* Task goal
Below are lines of data, and only some are wanted. Please repeat exactly those from the line that has "middle tip: (371, 335)" through the line that has "pinky tip: (348, 345)".

* Extracted data
··········
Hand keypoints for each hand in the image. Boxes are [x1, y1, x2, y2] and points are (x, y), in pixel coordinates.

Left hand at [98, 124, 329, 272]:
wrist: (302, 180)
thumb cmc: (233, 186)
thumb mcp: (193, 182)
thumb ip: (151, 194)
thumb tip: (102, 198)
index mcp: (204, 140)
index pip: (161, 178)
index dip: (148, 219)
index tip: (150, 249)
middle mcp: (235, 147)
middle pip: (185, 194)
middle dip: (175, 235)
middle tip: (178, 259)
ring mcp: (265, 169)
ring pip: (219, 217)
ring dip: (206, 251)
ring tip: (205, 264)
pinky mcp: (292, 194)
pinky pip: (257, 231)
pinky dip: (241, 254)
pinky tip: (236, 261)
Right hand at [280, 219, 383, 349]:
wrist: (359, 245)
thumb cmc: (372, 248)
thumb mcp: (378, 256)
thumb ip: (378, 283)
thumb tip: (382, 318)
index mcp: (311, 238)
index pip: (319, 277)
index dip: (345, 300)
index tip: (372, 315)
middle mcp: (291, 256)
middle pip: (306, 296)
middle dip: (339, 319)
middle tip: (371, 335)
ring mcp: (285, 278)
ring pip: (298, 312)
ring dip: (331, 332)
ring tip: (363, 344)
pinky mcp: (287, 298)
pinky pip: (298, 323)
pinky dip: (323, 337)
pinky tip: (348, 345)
··········
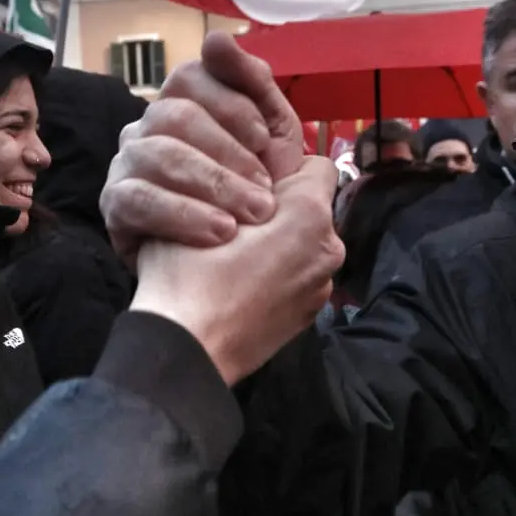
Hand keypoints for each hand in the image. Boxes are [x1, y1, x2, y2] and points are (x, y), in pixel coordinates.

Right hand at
··········
* Task solution
middle tip: (371, 335)
ring mcp: (285, 278)
ring pip: (298, 312)
ring dip: (331, 332)
ring tip: (363, 344)
pinky mcp: (287, 298)
pinky pip: (298, 323)
pinky dip: (323, 337)
pinky tip: (348, 345)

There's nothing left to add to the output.